▶ _What is expected_
Please copy out all of the data below word for word, leaving out the pictures.

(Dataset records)
+ + +
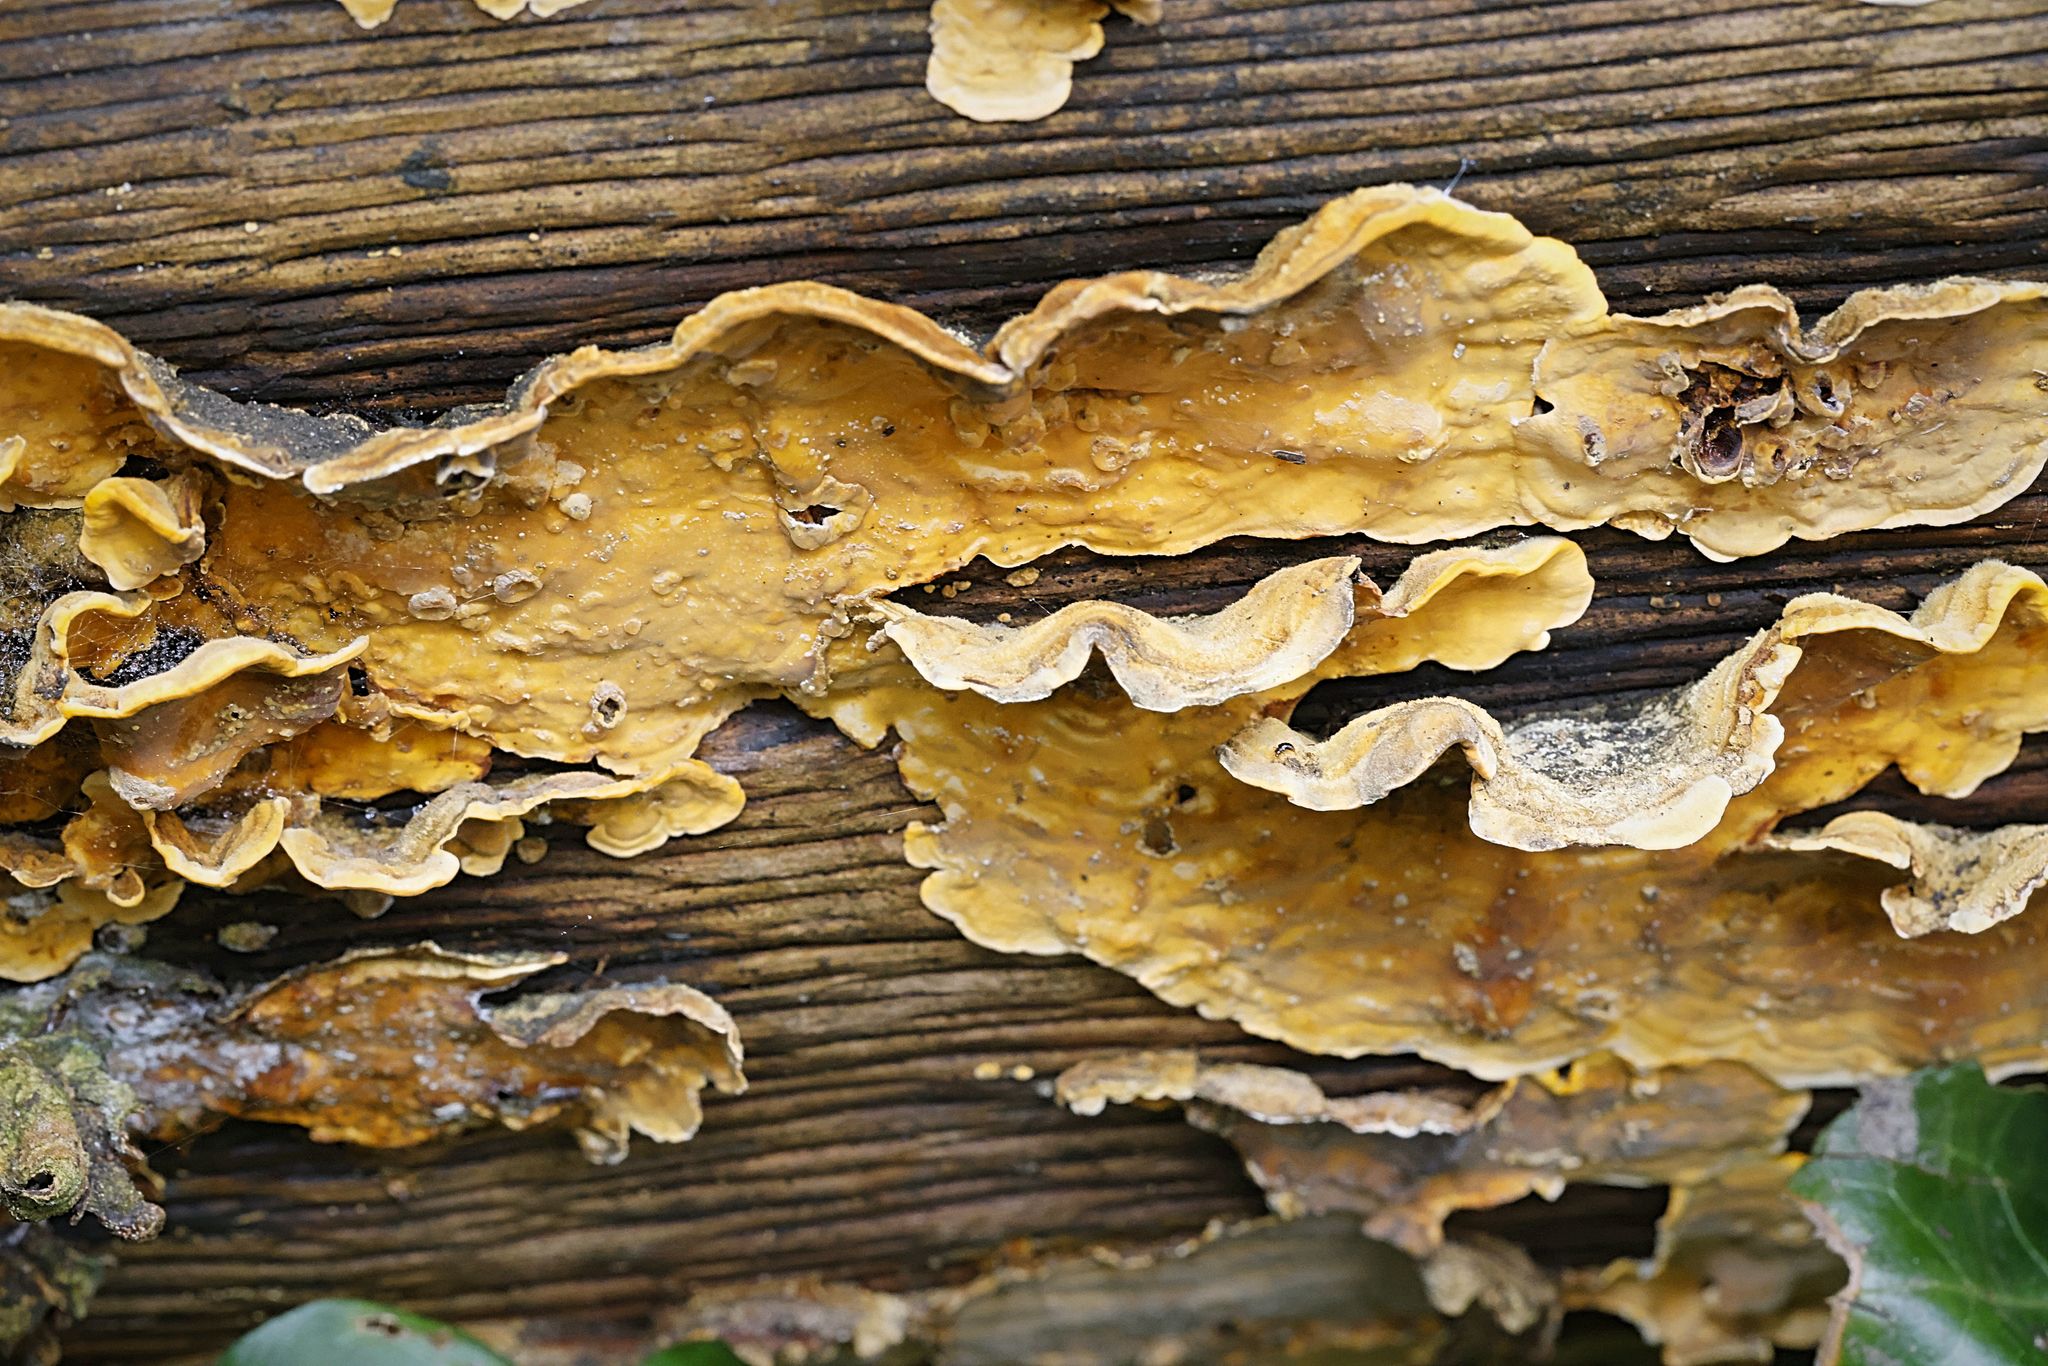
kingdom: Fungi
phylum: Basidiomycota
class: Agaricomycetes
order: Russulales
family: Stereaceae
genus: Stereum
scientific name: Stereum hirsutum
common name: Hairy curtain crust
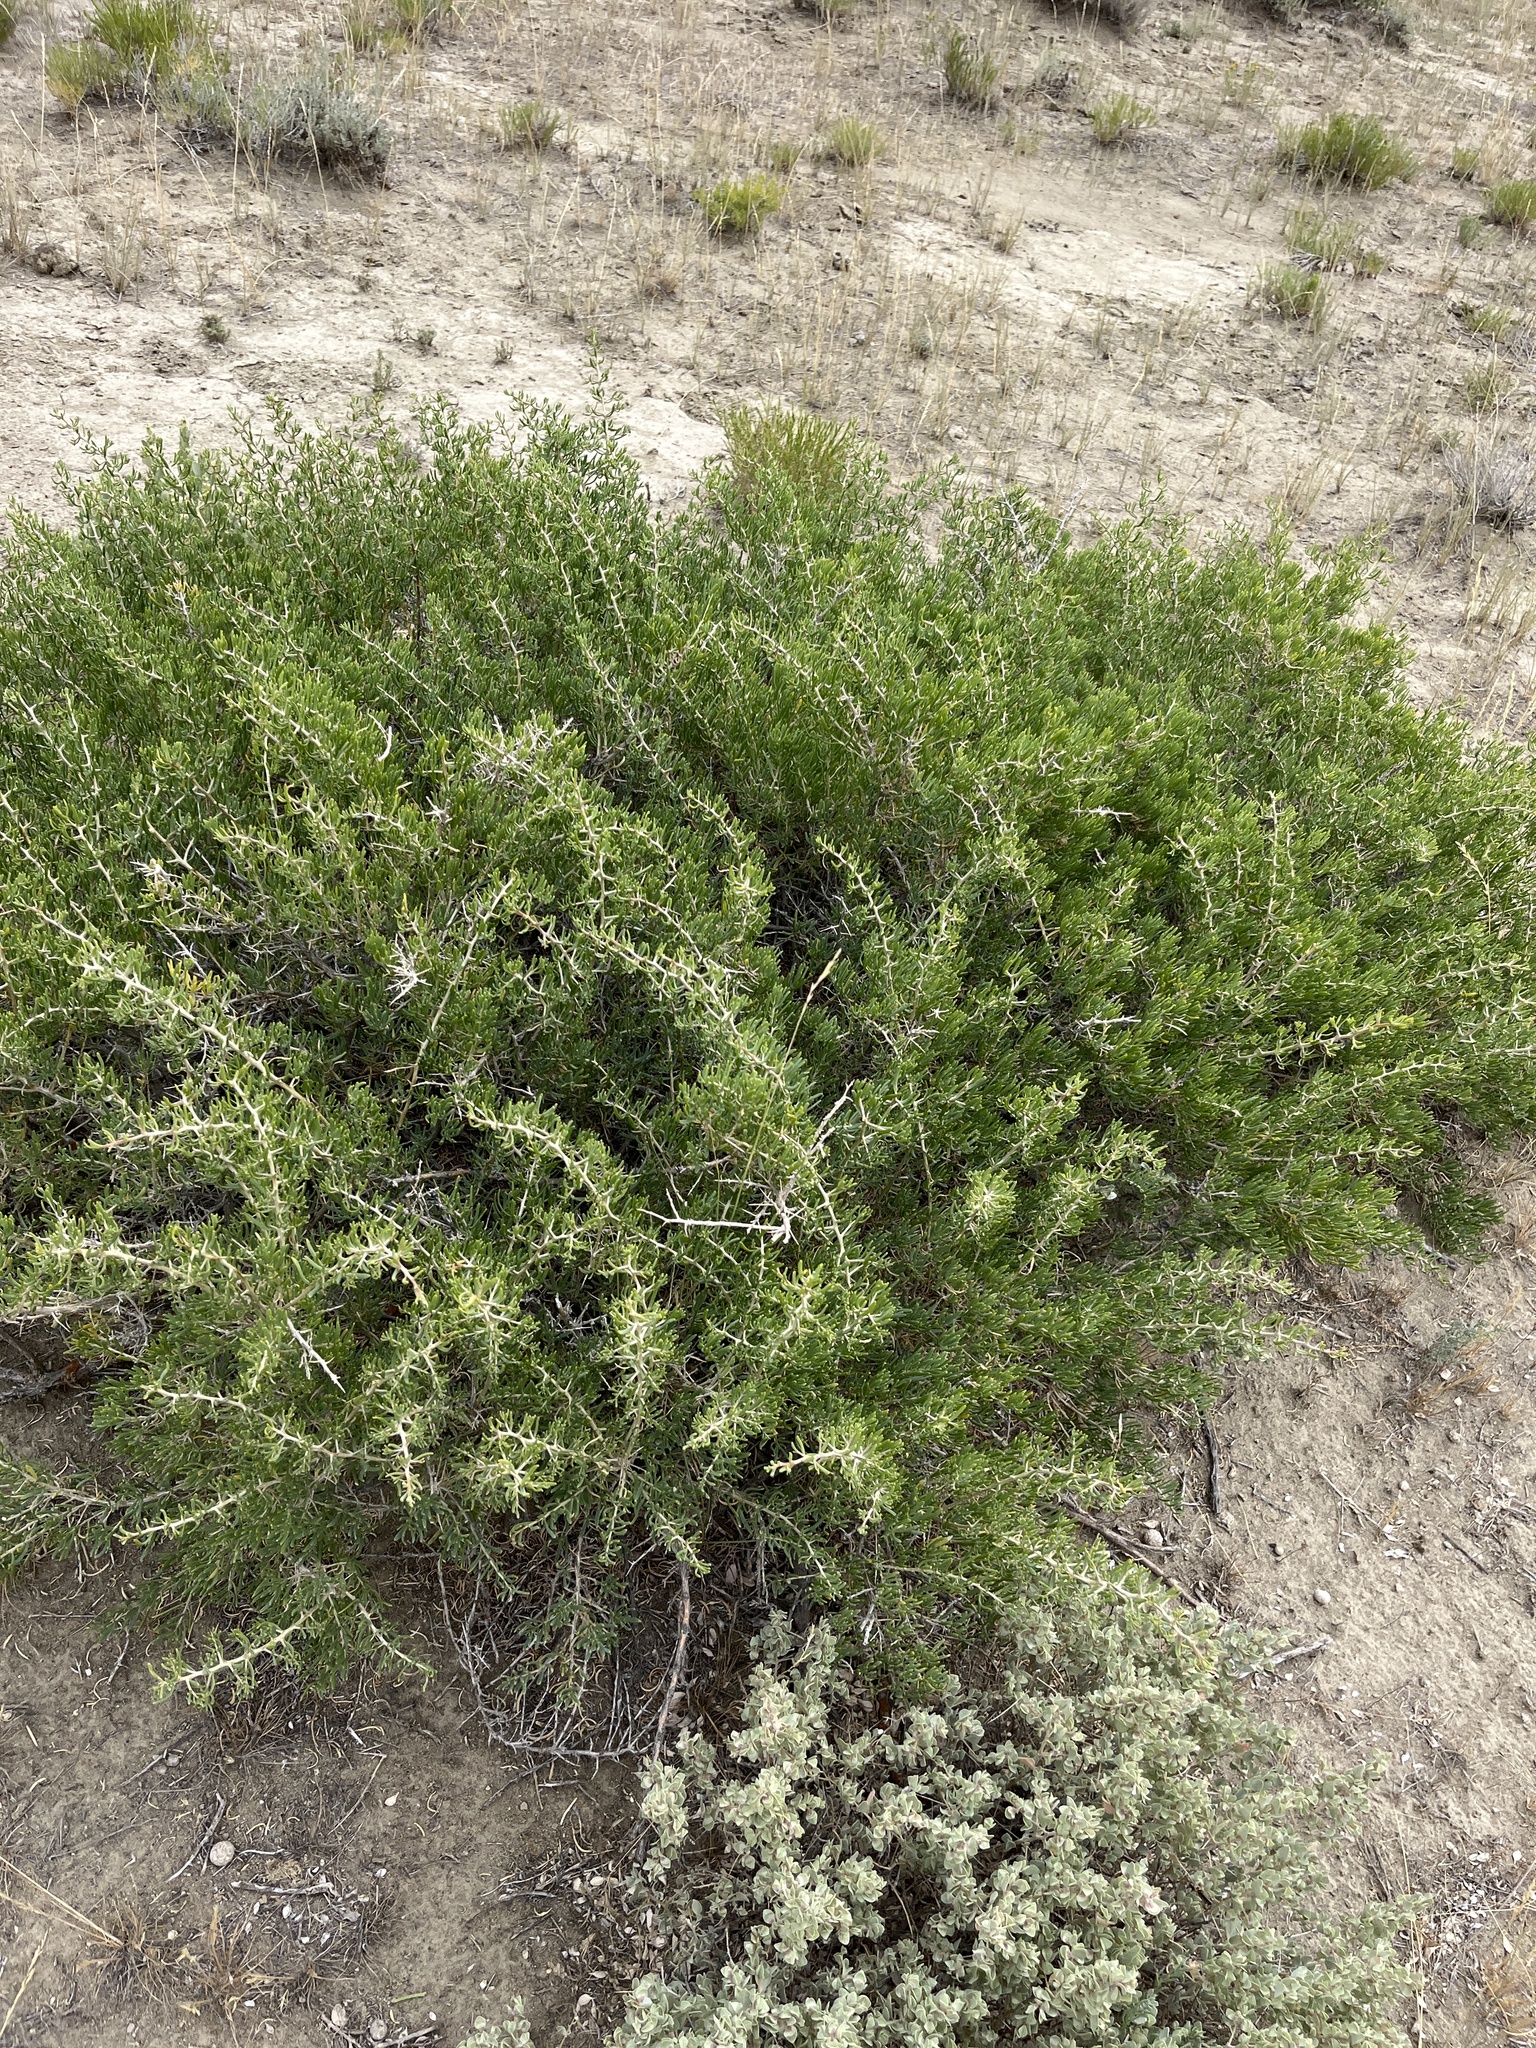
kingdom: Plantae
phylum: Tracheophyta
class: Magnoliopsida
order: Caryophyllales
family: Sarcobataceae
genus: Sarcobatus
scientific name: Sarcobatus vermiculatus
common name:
+ + +
▶ _Finished answer_
kingdom: Fungi
phylum: Basidiomycota
class: Agaricomycetes
order: Russulales
family: Stereaceae
genus: Stereum
scientific name: Stereum hirsutum
common name: Hairy curtain crust
kingdom: Plantae
phylum: Tracheophyta
class: Magnoliopsida
order: Caryophyllales
family: Sarcobataceae
genus: Sarcobatus
scientific name: Sarcobatus vermiculatus
common name:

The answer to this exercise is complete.